-- 抜粋文 --
§

今どきこんな医療が日本で行われていると知ってゾッとしました。必ずしもすべての情報が表に出ているわけではないようです。
患者思いで腕さえ良ければ何をしても良いという時代ではないのは、このブログでさんざん言われていることではないでしょうか。万波医師の他疾患に対する手術適応も常識外れであったと、愛媛県のある泌尿器科医から聞いています。
そして、一医師としてのわたしの意見ですが、この処分でもあまりにも軽すぎると思っています。

ひろひろ様

これは、客観的には、「よい悪い」を判断するにあたってのデータが決定的に不足しているというべきです。万波医師の症例は高齢者、および再移植・再々移植の患者さんがほとんどですが、これは両者ともに通常移植手術をはなから拒否される方々ばかりです。国内での腎移植において、初回移植の占める割合が確か95%前後といいますから、再移植・再々移植に関する限り、通常の移植と万波グループの移植を比較して成績を云々できるほどのデータが、そもそもないだろうと思われます。高齢者の移植についても同様ではないでしょうか?

§

-- 抽出情報 --
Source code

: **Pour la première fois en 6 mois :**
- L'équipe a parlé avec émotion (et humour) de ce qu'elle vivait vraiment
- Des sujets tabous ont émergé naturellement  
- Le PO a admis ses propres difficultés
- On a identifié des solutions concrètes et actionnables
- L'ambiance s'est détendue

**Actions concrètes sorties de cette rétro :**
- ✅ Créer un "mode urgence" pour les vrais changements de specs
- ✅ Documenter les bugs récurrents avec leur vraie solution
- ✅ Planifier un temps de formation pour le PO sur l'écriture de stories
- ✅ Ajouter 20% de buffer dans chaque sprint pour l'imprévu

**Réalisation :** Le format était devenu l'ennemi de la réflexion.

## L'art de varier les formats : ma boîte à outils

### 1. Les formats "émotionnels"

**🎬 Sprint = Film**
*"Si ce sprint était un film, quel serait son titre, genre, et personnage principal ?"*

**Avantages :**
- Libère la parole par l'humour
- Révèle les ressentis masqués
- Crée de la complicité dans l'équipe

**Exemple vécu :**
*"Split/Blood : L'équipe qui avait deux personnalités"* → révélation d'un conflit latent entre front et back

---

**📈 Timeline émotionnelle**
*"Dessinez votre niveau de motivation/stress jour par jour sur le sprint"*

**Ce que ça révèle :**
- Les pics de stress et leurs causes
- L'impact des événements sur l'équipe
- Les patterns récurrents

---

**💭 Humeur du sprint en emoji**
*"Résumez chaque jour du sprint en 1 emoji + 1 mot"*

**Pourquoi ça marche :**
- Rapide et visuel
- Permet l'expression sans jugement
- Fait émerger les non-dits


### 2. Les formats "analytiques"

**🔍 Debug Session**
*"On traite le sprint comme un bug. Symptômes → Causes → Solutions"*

§

-- 課題 --
抜粋文を読み、次の問いに答えなさい。
1. 万波医師の他疾患に対する手術適応が常識外れであったと話したのは誰か。
2. 万波医師の症例は、どのような患者がほとんどを占めるか。
3. 国内の腎移植で初回移植が占める割合は、どのくらいとされているか。

-- 解答 --
1. 愛媛県のある泌尿器科医
2. 高齢者、および再移植・再々移植の患者
3. 95%前後